Directive:
Render the lines between the ones holding "True or false: B11" and "Is it true that Kills equals 78.8 at 9282019?", inclusive, as a Markdown table with the columns No. and Line, numbering each line and leaving out blank lines and pictures.
───── Data records
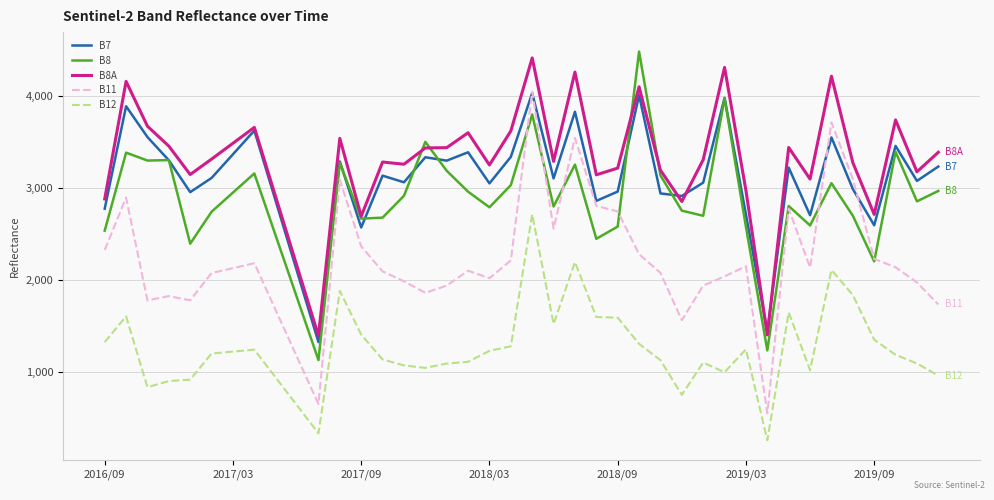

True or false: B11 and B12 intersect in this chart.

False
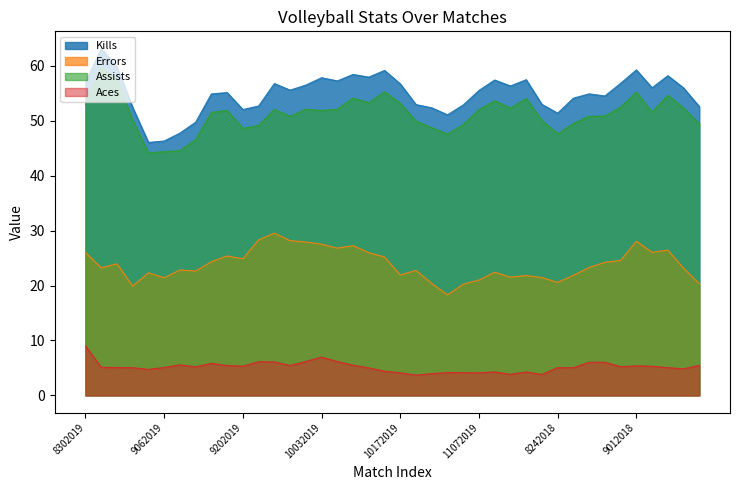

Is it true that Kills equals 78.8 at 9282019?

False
──────────
───── Data records
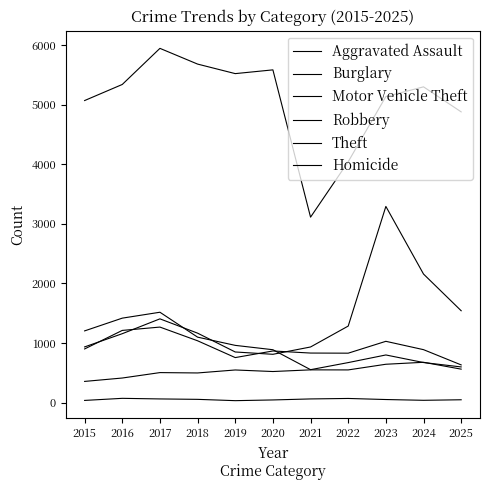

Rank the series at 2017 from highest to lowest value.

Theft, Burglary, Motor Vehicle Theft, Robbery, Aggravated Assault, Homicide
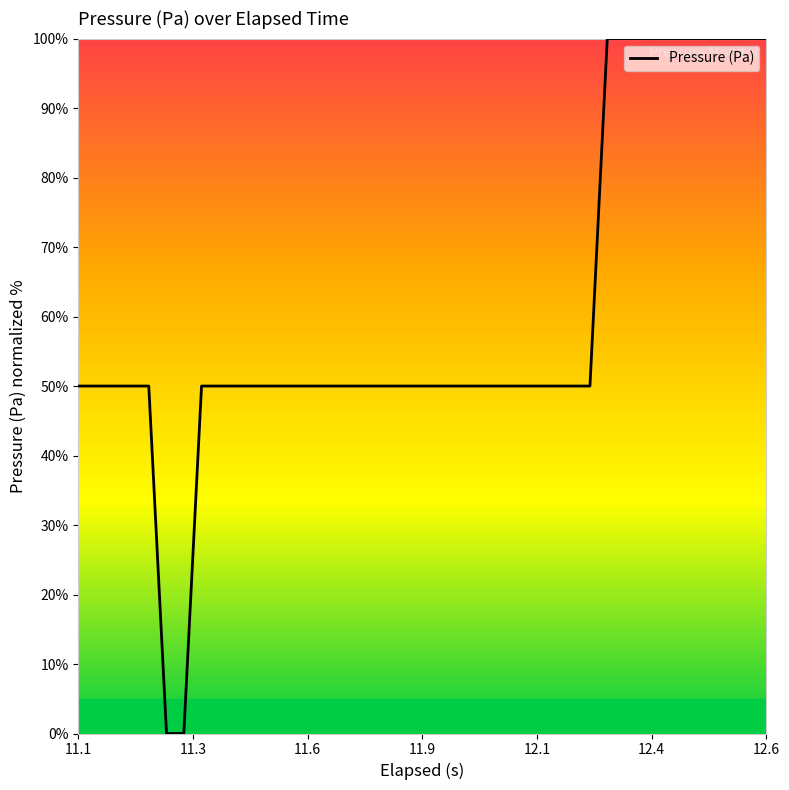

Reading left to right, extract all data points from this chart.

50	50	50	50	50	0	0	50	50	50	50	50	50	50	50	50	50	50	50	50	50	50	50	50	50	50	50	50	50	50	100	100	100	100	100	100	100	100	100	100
──────────
Result for this exercise:
| No. | Line |
|---|---|
| 1 | True or false: B11 and B12 intersect in this chart. |
| 2 | False |
| 3 | Is it true that Kills equals 78.8 at 9282019? |